I let my streak go this weekend when I realised I was heading in that direction. I mistakenly thought that it was my commitment to my new regime that meant I had to write, despite the pressures of the day. But fortunately my personal growth work, specifically recognising ego and overcoming its influence, helped lift the veil.
On Saturday, after a busy but rewarding day, including quality time with my daughter, I reached 11pm without having written a word. I began to panic ("You have 38 minutes and 42 seconds left to write before the end of the day"!) and while there are a million topics waiting to stream from my fingers, I felt I didn't have the time to do them justice - I need at least an hour to write a blogpost.
So I just wrote a "stream of consciousness" post and once I had passed the 200 words, I hit publish and returned to my paternal duties.
Now, sometimes what I write off the cuff is quite amusing (birthday cards, for example) or even inspiring, so some on my email list have said, but not when it's forced. It's also not the same writing for family and close friends who share my quirky sense of humour, as for the world at large, much less a community of writers. So aside from a not-so-oblique reference to Terminator, I was more embarrassed with it than proud of continuing my streak.
More importantly, I had not achieved anything that moved me closer to my goals, the reasons I am writing (more or less!) every day. So on Sunday, after singing in a concert with my local choir, cooking and enjoying a steak lunch with a nice bottle of local wine I had been saving, and doing some much needed gardening, when I sat down by the fire to write, next to my daughter, I reset my priorities and set aside the laptop, after deleting the previous night's post.

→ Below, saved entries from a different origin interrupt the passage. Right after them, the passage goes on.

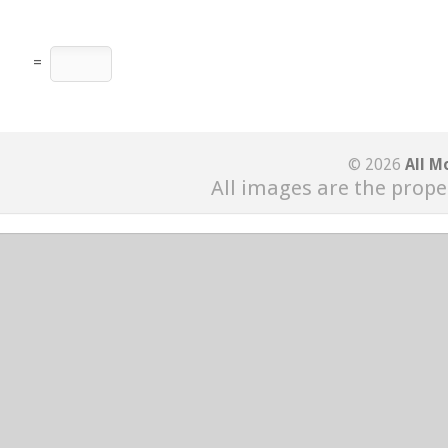
=
© 2026
All M
All images are the prope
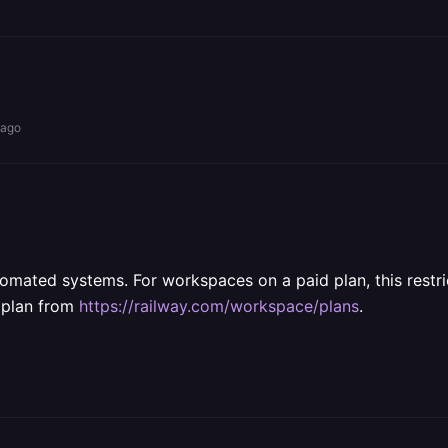
 ago
omated systems. For workspaces on a paid plan, this restr
t plan from
https://railway.com/workspace/plans
.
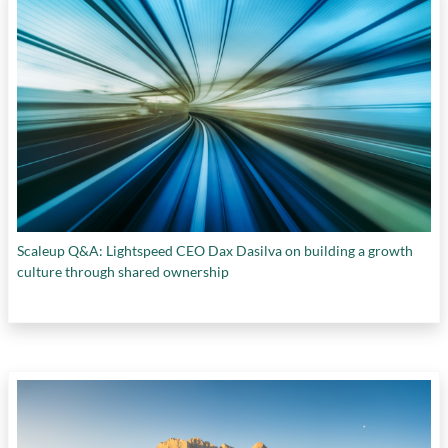
Scaleup Q&A: Lightspeed CEO Dax Dasilva on building a growth
culture through shared ownership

If any of this resonates with you, here I encourage you to remember why you are writing. What are your goals? To publish a book? Keep up regular blogging? Practice and improve?
Tomorrow I will be publishing some tips on how to do that, but the purpose of this post (which coincides with @gabrielgreco's post on how to maintain a streak, which I read with interest as I logged on to write this and my own tips), is to make you stop and think about why you are here at all.
And make sure you continue to think of 200wad and the writing process itself, as a positive thing which you, and you alone, are responsible for using to achieve your goals. Just as with life itself, of course.
The rest of the community are here to help - hence my returning to write exclusively here (this is not going anywhere else), to try and help others here, itself a valuable lesson for success. To succeed we need to be continually striving to create value and the best way to do this is through service.